David Courtney, a broker with Coldwell Banker Residential Brokerage in South Portland, used to live in a rented apartment in Portland until four years ago.
At that time, a colleague in his office was trying to sell a six-unit apartment building in Auburn for $110,000.
No bites.
Courtney showed it to a couple of his clients.
Still no nibbles.
Then his fellow broker suggested Courtney buy it.
“It was probably the best thing I ever did,” he said.
In just four years, its value has roughly doubled. That enabled him to get bank financing so that he could pay back the seller who had financed the building himself.
The investment proved profitable, Courtney said. And the L-A market has more room to grow than Portland’s, which has likely topped out in some areas, he said.
Courtney lives in the complex and commutes to his office 40 minutes away and to the city where his girlfriend lives.
“It really hasn’t been bad,” he said. “I enjoy the quiet time in the car. I have time to think or listen to tapes.”
To many of his clients looking at the lower end of the Portland housing market, he has recommended they look northward.
“Anyone that is willing to do what I did and make the sacrifice to commute, there are affordable properties in Lewiston-Auburn.”
Land, lots of land
Few new homes have been built in Portland, where undeveloped land is scarce and priced too high for most home buyers.
But in the greater L-A area, 120 building permits were issued last year, Worden said. That doesn’t include other types of housing.
Local developers last fall bought a defunct college campus and announced plans to turn the site near the Maine Turnpike into as many as 200 luxury condominiums. One of the partners said the project is targeting the Portland market.
That is just one of three condominium projects planned near I-95 in a city where that type of housing is rare, said Auburn Planner Lee J. Feldman. Over the last year, twice the number of single-family homes were built in Auburn than normally go up, he said.
Ron Greco and Kristy Beauchesne have cleared their 2.6-acre lot in a 12-lot subdivision just minutes from the Maine Turnpike’s Auburn exit.
Both work at Idexx Laboratories Inc. in Westbrook and had hoped to find something closer to their jobs.
But after looking for a few of months, nothing appealed to them.

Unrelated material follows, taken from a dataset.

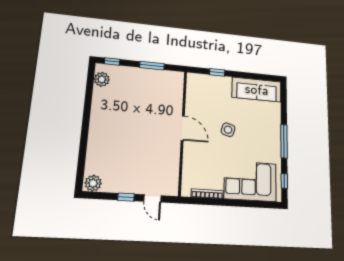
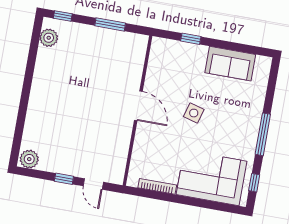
sofa: (257, 90) -> (230, 64), width x0.73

They looked in Windham, where they are living now, a 25-minute commute on two-lane roads in suburban traffic. But they could not find anything in a comparable setting with a comparable view. If they had, it would have cost double the $72,000 they paid for their Auburn lot.
Their 35-minute commute is “not bad at all,” he said. It beats her commute, when she used to live in Boston, she said.

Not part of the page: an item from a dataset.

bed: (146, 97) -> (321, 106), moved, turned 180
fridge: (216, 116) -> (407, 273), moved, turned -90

Despite growing up in Lewiston, Beauchesne said she does not plan on spending much time in the city proper.
“Yes, downtown Lisbon Street is gross,” she said. “But I never have to go there.”

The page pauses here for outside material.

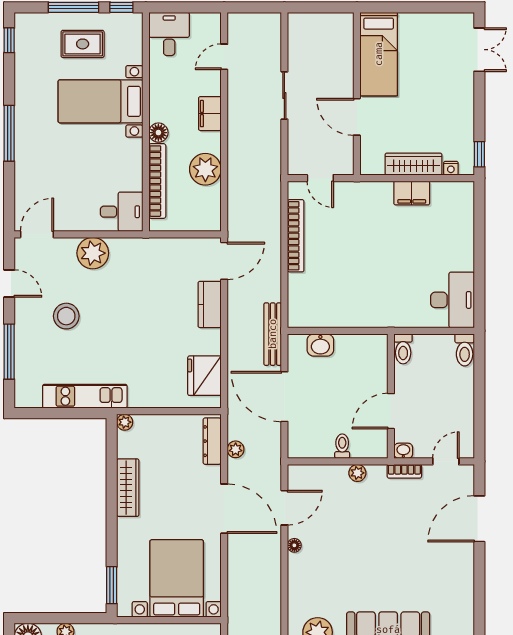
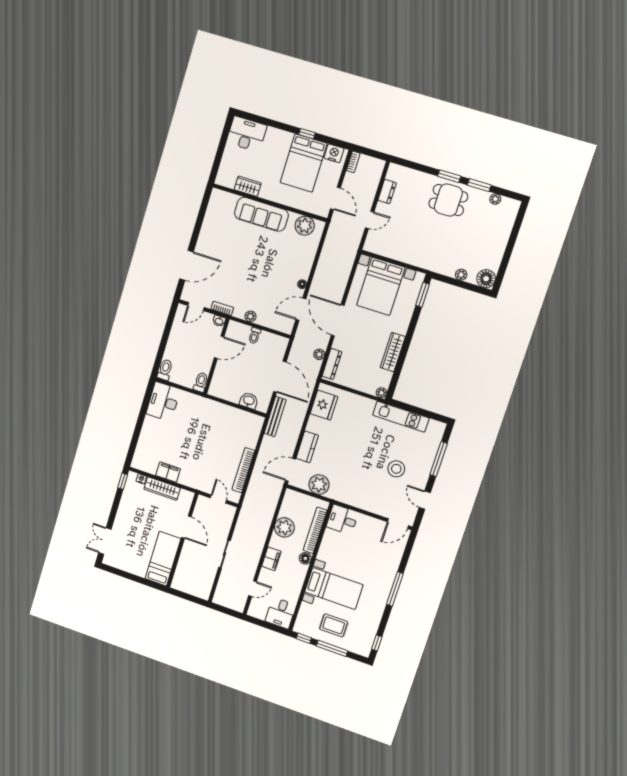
plant: (93, 253) -> (319, 485), moved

Worden said the cities have spruced up their downtowns and, because of that, their public images.
“It’s changing,” he said. “We’d had a hard image for years, but it’s softened.”
Both cities have undergone ambitious urban renewal plans aimed at attracting new business and the public back onto their main streets.
The reputation of the public school systems also has changed, he said. That is important to families looking to relocate with children.
“They would not come here if there was not a corresponding healthy environment in education,” Worden said.
Just how long the northward sprawl will last is not known, as interest rates favorable to home sales start to inch up.
One thing Portland has that the Twin Cities do not – yet – are major traffic snarls every morning and evening.
Although the added cars may boost traffic on surrounding roads and the added families may boost school enrollments, Feldman said: “Overall, it’s been a very good thing for Auburn. Overall, between Auburn and Lewiston, this type of development is showing confidence in the cities, what this area has to offer both families and businesses.”